» EXTRACT TO READ:
=====

Tiny strawberry seeds cover the outside of the fruit, and these strawberry seeds will produce plants; however, they will not be like the hybrid berry plants that give us large, juicy red berries. Strawberries are octoploid, which means that they have eight sets of chromosomes compared to typical diploids with two sets. For this reason, the seeds do not grow true to the parent. Commercial strawberry plants are propagated asexually by runners to assure that plants are identical to the parent.
  1. Parent Plant

    • To grow strawberries, you need to set out plants. For a harvest the same year, plant them very early in the spring, when the soil is still cold. Plant them in full sun and mulch them. The strawberry plants are still dormant, and they look like strings of roots gathered into a ball at the top. The top of the plant is the "crown," which needs to be just at the soil level and not buried or it will rot. The leaves will grow directly from the crown, and so will the blossom stems and berries.

    Bloom

    • As the spring weather warms, the strawberry plants will send out lots of lush leaves. Blossoms appear in mid to late spring. Usually, several blossoms grow along one stem. New varieties of strawberries have early, mid-season and late production times, and many varieties produce again in the fall or in small numbers all summer long. The plants rebloom for each round of berries.

    Pollination

    • The more completely the blooms are pollinated, the nicer the berries will be. Misshapen or stunted berries are usually due to poor pollination. Never use pesticide when the plants are blooming, or it will kill the bees and insects needed for pollination. Many organic controls such as diatomaceous earth will kill the beneficial insects along with pests.

    Berries

    • A strawberry forms from the yellow center of the pollinated flower. One flower makes one berry. Straw mulch or similar light mulch under the plants will keep the berries off the ground, making them less apt to have fungus or mildew problems.

    Runner Tip

    • Mature strawberry plants produce baby plants on runners. This keeps each new plant genetically true to its parent. After the berries, the mature plants will send out long runners that reach out from the parent plant and eventually touch the soil several inches from the crown of the parent. Baby plants develop on the tips of the runners.

    Runners

    • When the baby plants touch the soil, they send out roots and become a new plant. Once a strong root system has grown, snip the runner to separate the new plant from the parent. You can then transplant the new plant to begin the cycle again.

      Propagating runners can be an ongoing task for the home gardener, since strawberry plants generally produce for three years.

=====

[Records in a dataset]
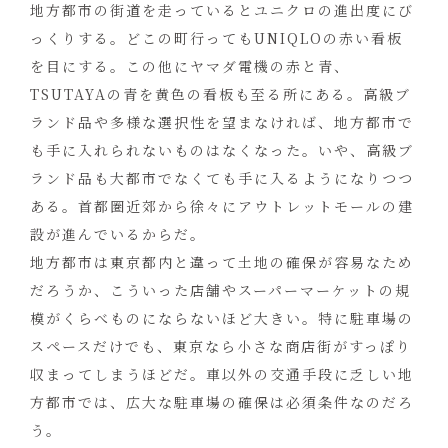
地方都市の街道を走っているとユニクロの進出度にび
っくりする。どこの町行ってもUNIQLOの赤い看板
を目にする。この他にヤマダ電機の赤と青、
TSUTAYAの青を黄色の看板も至る所にある。高級ブ
ランド品や多様な選択性を望まなければ、地方都市で
も手に入れられないものはなくなった。いや、高級ブ
ランド品も大都市でなくても手に入るようになりつつ
ある。首都圏近郊から徐々にアウトレットモールの建
設が進んでいるからだ。
地方都市は東京都内と違って土地の確保が容易なため
だろうか、こういった店舗やスーパーマーケットの規
模がくらべものにならないほど大きい。特に駐車場の
スペースだけでも、東京なら小さな商店街がすっぽり
収まってしまうほどだ。車以外の交通手段に乏しい地
方都市では、広大な駐車場の確保は必須条件なのだろ
う。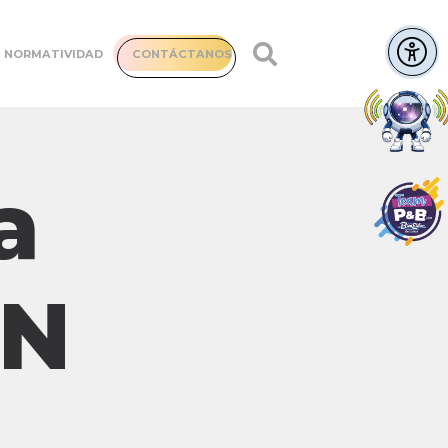
NORMATIVIDAD
CONTÁCTANOS
a
CN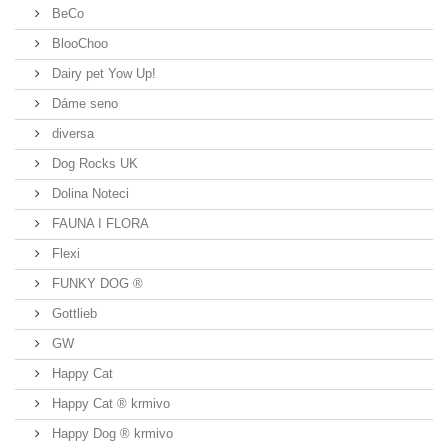
BeCo
BlooChoo
Dairy pet Yow Up!
Dáme seno
diversa
Dog Rocks UK
Dolina Noteci
FAUNA I FLORA
Flexi
FUNKY DOG ®
Gottlieb
GW
Happy Cat
Happy Cat ® krmivo
Happy Dog ® krmivo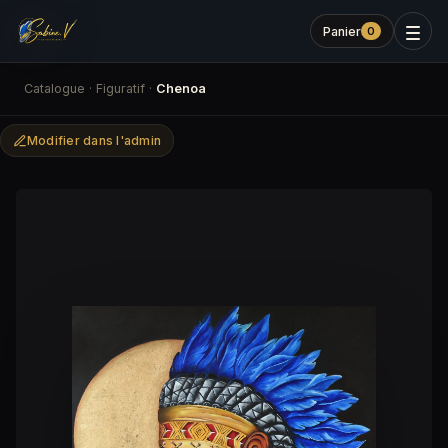
Panier
0
Catalogue
·
Figuratif
·
Chenoa
Modifier dans l'admin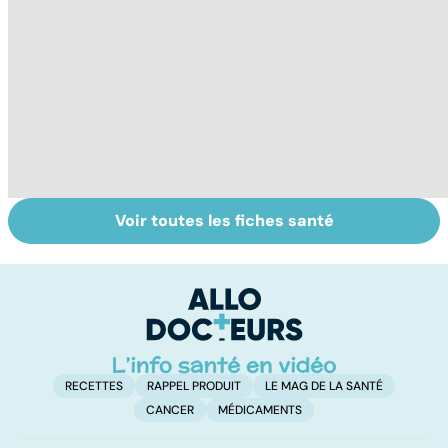
Voir toutes les fiches santé
Comment
Accident
C
maîtriser le
vasculaire
m
bégaiement ?
cérébral : l'enfant
également
touché
RECETTES
RAPPEL PRODUIT
LE MAG DE LA SANTÉ
CANCER
MÉDICAMENTS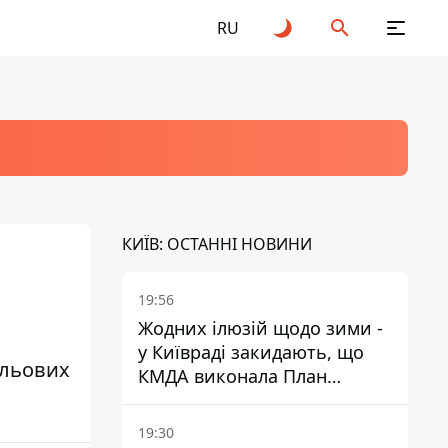
RU
КИЇВ: ОСТАННІ НОВИНИ
19:56
Жодних ілюзій щодо зими -
у Київраді закидають, що
ульових
КМДА виконала План
стійкості на 20%
19:30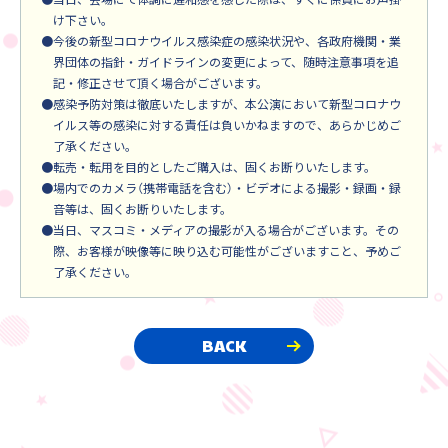
け下さい。
●今後の新型コロナウイルス感染症の感染状況や、各政府機関・業
界団体の指針・ガイドラインの変更によって、随時注意事項を追
記・修正させて頂く場合がございます。
●感染予防対策は徹底いたしますが、本公演において新型コロナウ
イルス等の感染に対する責任は負いかねますので、あらかじめご
了承ください。
●転売・転用を目的としたご購入は、固くお断りいたします。
●場内でのカメラ（携帯電話を含む）・ビデオによる撮影・録画・録
音等は、固くお断りいたします。
●当日、マスコミ・メディアの撮影が入る場合がございます。その
際、お客様が映像等に映り込む可能性がございますこと、予めご
了承ください。
BACK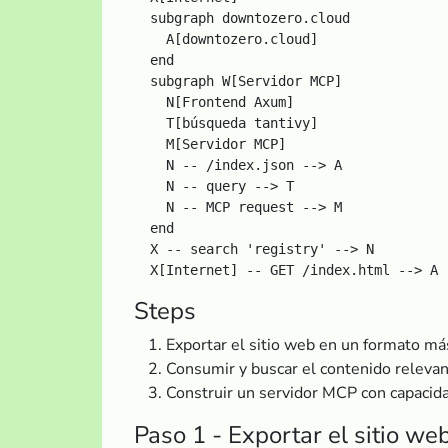
  subgraph downtozero.cloud

    A[downtozero.cloud]

  end

  subgraph W[Servidor MCP]

    N[Frontend Axum]

    T[búsqueda tantivy]

    M[Servidor MCP]

    N -- /index.json --> A

    N -- query --> T

    N -- MCP request --> M

  end

  X -- search 'registry' --> N

Steps
Exportar el sitio web en un formato má
Consumir y buscar el contenido releva
Construir un servidor MCP con capaci
Paso 1 - Exportar el sitio we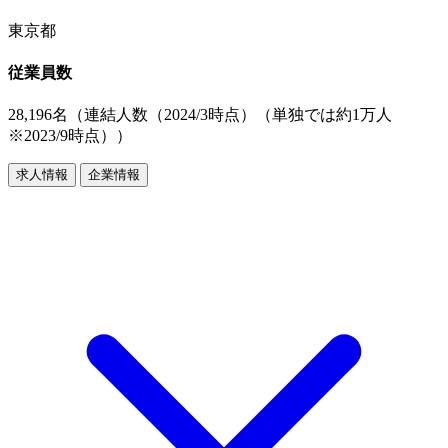
東京都
従業員数
28,196名（連結人数（2024/3時点）（単独では約1万人
※2023/9時点））
求人情報
企業情報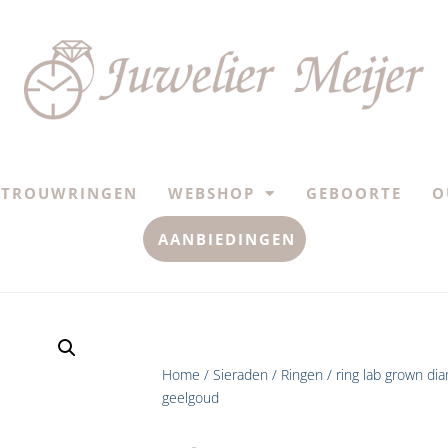
TROUWRINGEN
WEBSHOP
GEBOORTE
O
AANBIEDINGEN
Home
/
Sieraden
/
Ringen
/ ring lab grown di
geelgoud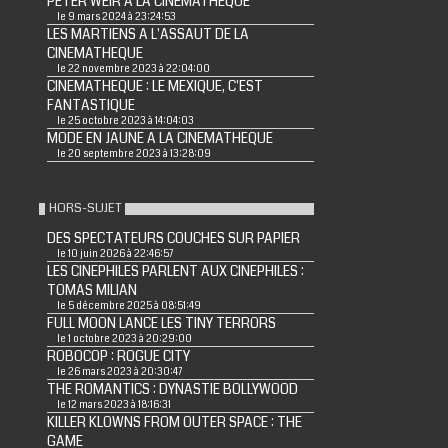
PETER WEIR A LA CINEMATHEQUE
le 9 mars 2024 à 23:24:53
LES MARTIENS A L'ASSAUT DE LA
CINEMATHEQUE
le 22 novembre 2023 à 22:04:00
CINEMATHEQUE : LE MEXIQUE, C'EST
FANTASTIQUE
le 25 octobre 2023 à 14:04:03
MODE EN JAUNE A LA CINEMATHEQUE
le 20 septembre 2023 à 13:28:09
HORS-SUJET
DES SPECTATEURS COUCHES SUR PAPIER
le 10 juin 2026 à 22:46:57
LES CINEPHILES PARLENT AUX CINEPHILES :
TOMAS MILIAN
le 5 décembre 2025 à 08:51:49
FULL MOON LANCE LES TINY TERRORS
le 1 octobre 2023 à 20:29:00
ROBOCOP : ROGUE CITY
le 26 mars 2023 à 20:30:47
THE ROMANTICS : DYNASTIE BOLLYWOOD
le 12 mars 2023 à 18:16:31
KILLER KLOWNS FROM OUTER SPACE : THE
GAME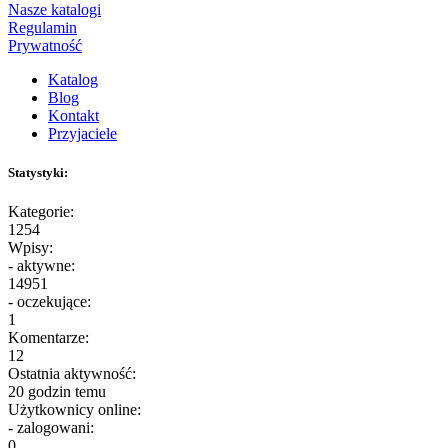
Nasze katalogi
Regulamin
Prywatność
Katalog
Blog
Kontakt
Przyjaciele
Statystyki:
Kategorie:
1254
Wpisy:
- aktywne:
14951
- oczekujące:
1
Komentarze:
12
Ostatnia aktywność:
20 godzin temu
Użytkownicy online:
- zalogowani:
0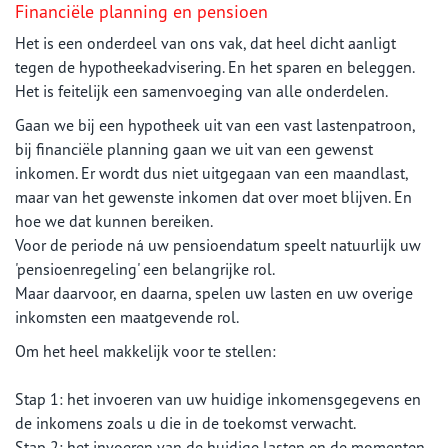
Financiële planning en pensioen
Het is een onderdeel van ons vak, dat heel dicht aanligt
tegen de hypotheekadvisering. En het sparen en beleggen.
Het is feitelijk een samenvoeging van alle onderdelen.
Gaan we bij een hypotheek uit van een vast lastenpatroon,
bij financiële planning gaan we uit van een gewenst
inkomen. Er wordt dus niet uitgegaan van een maandlast,
maar van het gewenste inkomen dat over moet blijven. En
hoe we dat kunnen bereiken.
Voor de periode ná uw pensioendatum speelt natuurlijk uw
'pensioenregeling' een belangrijke rol.
Maar daarvoor, en daarna, spelen uw lasten en uw overige
inkomsten een maatgevende rol.
Om het heel makkelijk voor te stellen:
Stap 1: het invoeren van uw huidige inkomensgegevens en
de inkomens zoals u die in de toekomst verwacht.
Stap 2: het invoeren van de huidige lasten en de momenten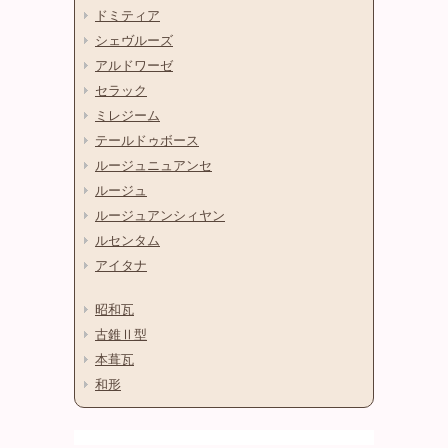
ドミティア
シェヴルーズ
アルドワーゼ
セラック
ミレジーム
テールドゥボース
ルージュニュアンセ
ルージュ
ルージュアンシィヤン
ルセンタム
アイタナ
昭和瓦
古錐Ⅱ型
本葺瓦
和形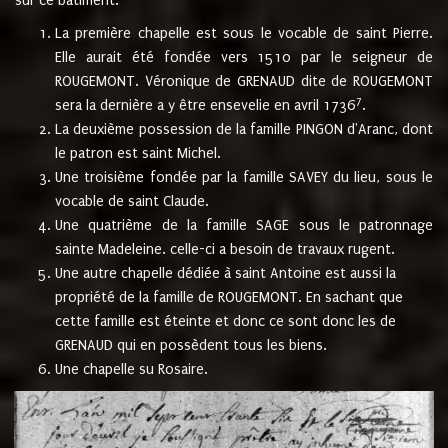
sur ce bâtiment.
La première chapelle est sous le vocable de saint Pierre.
Elle aurait été fondée vers 1510 par le seigneur de
ROUGEMONT. Véronique de GRENAUD dite de ROUGEMONT
7
sera la dernière a y être ensevelie en avril 1736
.
La deuxième possession de la famille PINGON d'Aranc, dont
le patron est saint Michel.
Une troisième fondée par la famille SAVEY du lieu, sous le
vocable de saint Claude.
Une quatrième de la famille SAGE sous le patronnage
sainte Madeleine. celle-ci a besoin de travaux rugent.
Une autre chapelle dédiée à saint Antoine est aussi la
propriété de la famille de ROUGEMONT. En sachant que
cette famille est éteinte et donc ce sont donc les de
GRENAUD qui en possèdent tous les biens.
Une chapelle su Rosaire.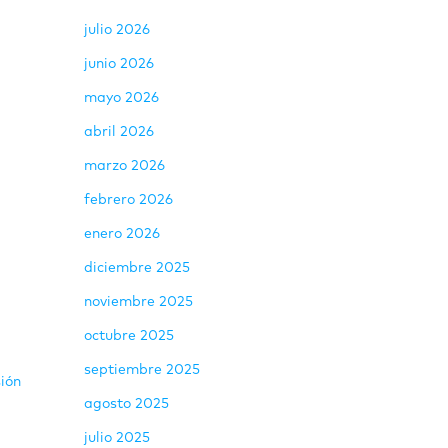
julio 2026
junio 2026
mayo 2026
abril 2026
marzo 2026
febrero 2026
enero 2026
diciembre 2025
noviembre 2025
octubre 2025
septiembre 2025
sión
agosto 2025
julio 2025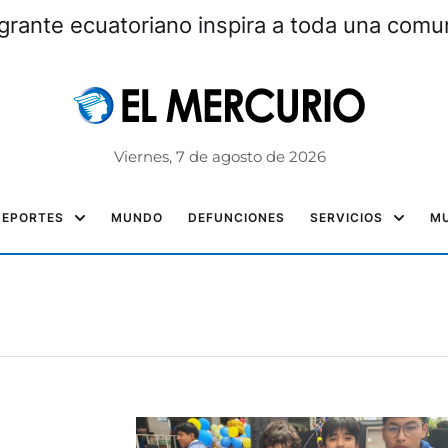
grante ecuatoriano inspira a toda una com
Viernes, 7 de agosto de 2026
DEPORTES
MUNDO
DEFUNCIONES
SERVICIOS
MU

=====

» INSTRUCTIONS:
**A)** List every section heading in the strawberry passage.
**B)** Copy the strawberry passage word for word, from "Tiny strawberry seeds" up to and including "identical to the parent.".
These records come from a separate source, not from the strawberry passage.

» ANSWER LIST:
**A)**
Parent Plant
Bloom
Pollination
Berries
Runner Tip
Runners

**B)**
Tiny strawberry seeds cover the outside of the fruit, and these strawberry seeds will produce plants; however, they will not be like the hybrid berry plants that give us large, juicy red berries. Strawberries are octoploid, which means that they have eight sets of chromosomes compared to typical diploids with two sets. For this reason, the seeds do not grow true to the parent. Commercial strawberry plants are propagated asexually by runners to assure that plants are identical to the parent.